Never in its history has the Akhil Bharatiya Vidyarthi Parishad (ABVP) been recognised for its expertise of handing out merit certificates to academics. But, mysteriously, Ahmedabad University (AU), a private university that boasts of an impressive faculty, appears to be suddenly beholden to the ABVP’s views on matters intellectual. The RSS student wing has objected to historian Ramachandra Guha’s appointment to the university, calling him a list of names (“anti-national”, “urban Naxal” and “Communist”) that reveals, among other unflattering things, a complete incomprehension of the academic’s wide-ranging work. But the alleged pressure brought to bear upon the university led to doubts about Guha’s physical safety on campus, and apparently forced Guha, a consistent critic of the BJP government, to pull out. By now, the strain of anti-intellectualism in Indian politics has a standard operating procedure in place: Cry offence, call inconvenient academics/writers/historians unpatriotic and shut one more window of liberal thought. It is, as if, there is an unspoken ease of intolerance index that is being nurtured by our political class.

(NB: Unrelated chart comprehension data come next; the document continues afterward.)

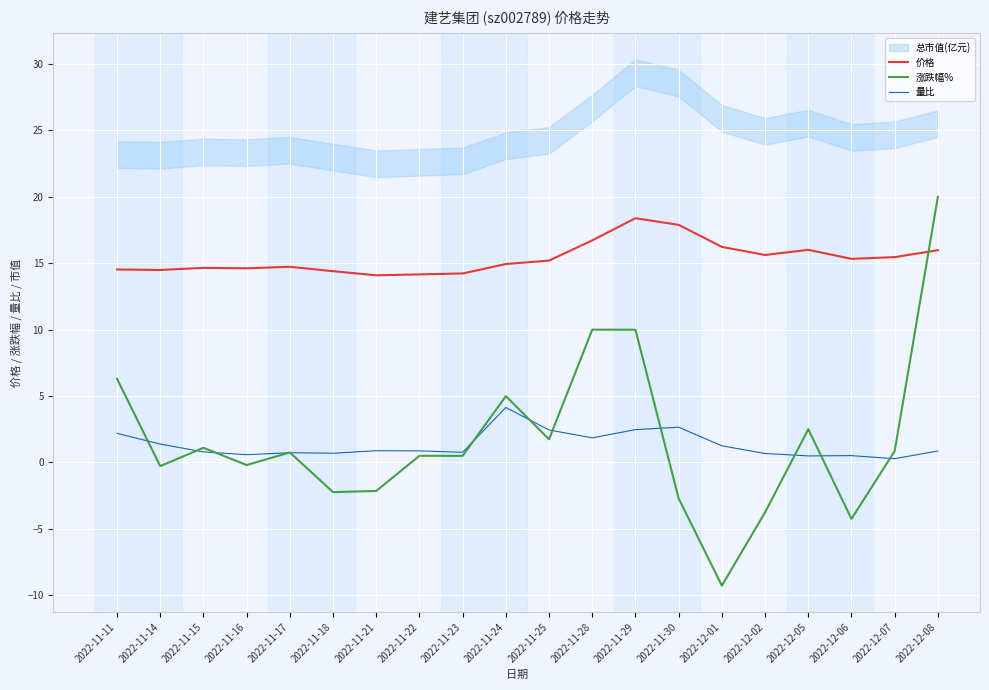

At how many categories does at least one series exceed 9?

20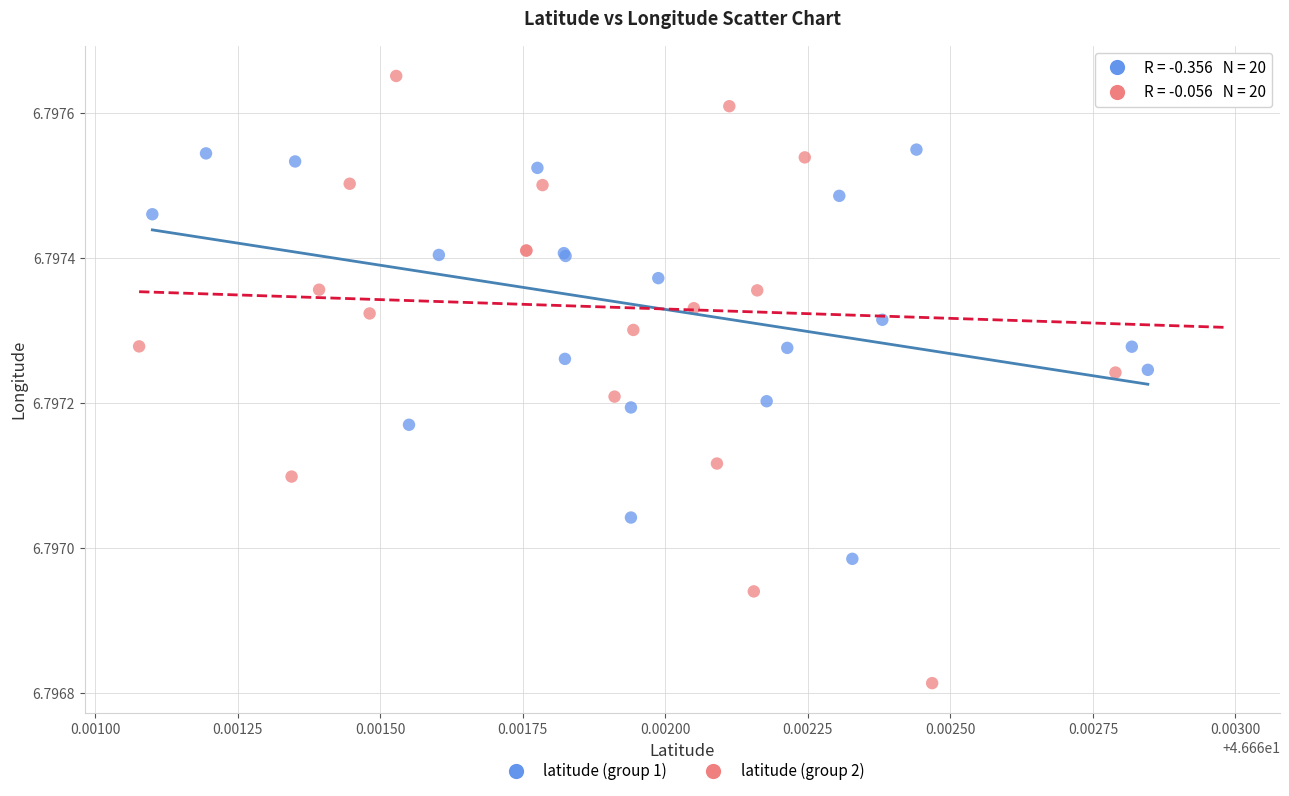

Which series has the widest spread of Y values?

latitude (group 2)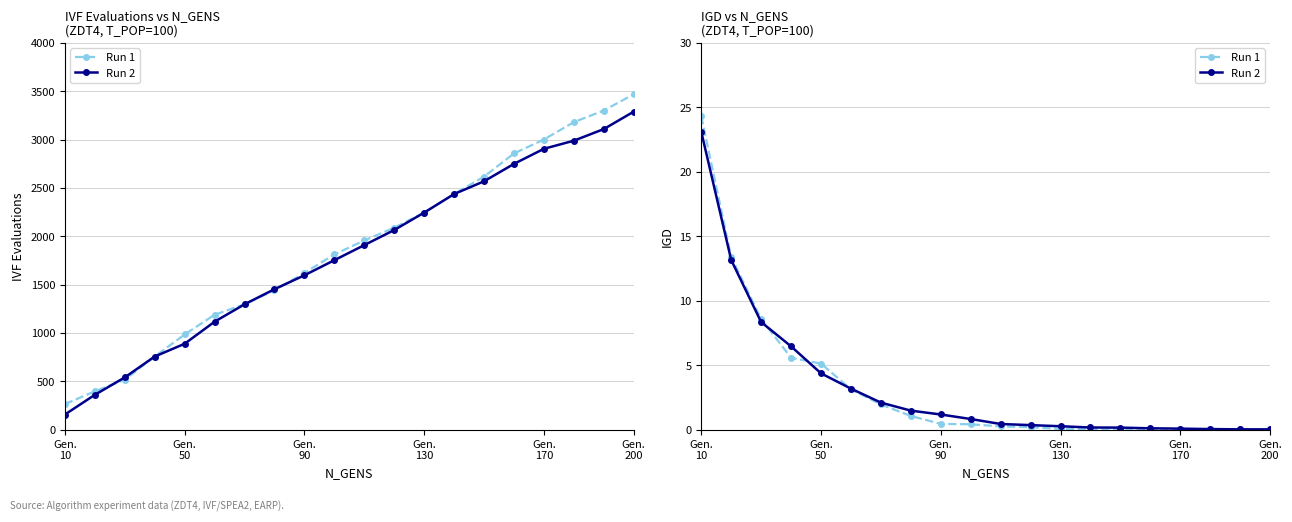

True or false: IGD (Run 2) and IVF/SPEA2 (Run 2) intersect in this chart.

False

But that begs the question: What is the role of institutions such as Ahmedabad University (AU) in such a scenario? A private university, with some of the most acclaimed academics and writers on its roll, AU appears to have simply catapulted. The top rung of the university administration has remained silent about the circumstances that led to this embarrassing situation. More importantly, there has been no attempt to dispute the canards being hurled against Guha, an acclaimed biographer of Mahatma Gandhi, who had been chosen to chair a programme of Gandhi studies in a city where the Mahatma sharpened his political acumen.
India’s ruling political establishment has a fair amount of blame to take for the fact that abuses such as anti-national and urban Naxal now are terms filled with political menace, and pressed into service whenever the government’s critics have to be answered. This is now, unfortunately, a project on auto-pilot, when freelance armies of lumpens feel empowered to take down scholars and popular writers whenever they are perceived to be against the ideology on the rise. But the university’s gatekeepers cannot simply walk away from battle. AU has the intellectual, financial and academic heft needed to stand up to the liberal values it claims to profess. It must ask itself why it did not find the courage to do so. Institutions, especially universities, need to stand up to the bullying.